On 2 Sep 2014, at 09:17, Kevin Smith <[email protected]> wrote:

> There's an assumption running through a lot of posts in this thread
> that moving to a github-like pull request model would be a good thing.
> Our situation is somewhat different to the typical OSS project hosting
> on github. The primary responsibility for XEPs lies with the authors
> (Council might suggest new authors for XEPs where the original authors
> are AWOL, but a) that's rare and b) we don't have a procedure for that
> (about which I'm uncomfortable)), so it's not a case of submitting
> pull requests to a central body and waiting for them to get merged,
> those changes should come from the authors. This complicates 'throw it
> on github, we'll get exposure and patches and the world will be full
> of unicorns and fairies' significantly.

I can imagine a world of fairies and unicorns where (for example) we have an 
(openid enabled) gitlab, sufficiently automated that we have a repo per xep 
which is writable by the authors, but anyone can raise issues and pull requests 
against the xep. New issues and pull request notifications are sent to all the 
xep authors and copied to the standards list too.
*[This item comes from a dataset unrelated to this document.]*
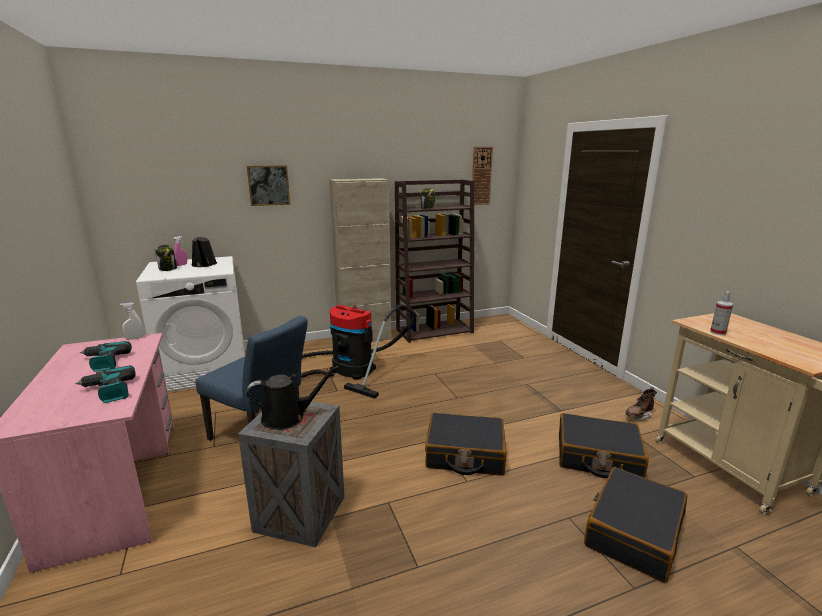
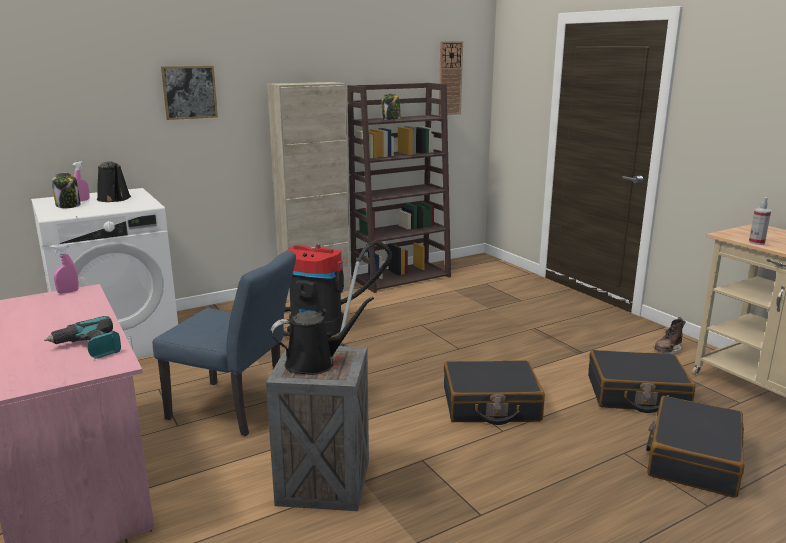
camera: 10 degrees left, 0 degrees up
(104, 362) = (52, 319): power drill -> none
(134, 338) = (68, 292): white spray bottle -> pink spray bottle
This should be eminently automatable (is that a word?) and fulfils a couple of 
requirements - firstly it fits the current process of xep authors essentially 
being the single point of responsibility for changes to the xep, but also 
allows an issue tracker per xep (which could be useful in itself and makes it 
more obvious which issue applies to which xep) and provides an easy route for 
anyone to raise issues or corrections.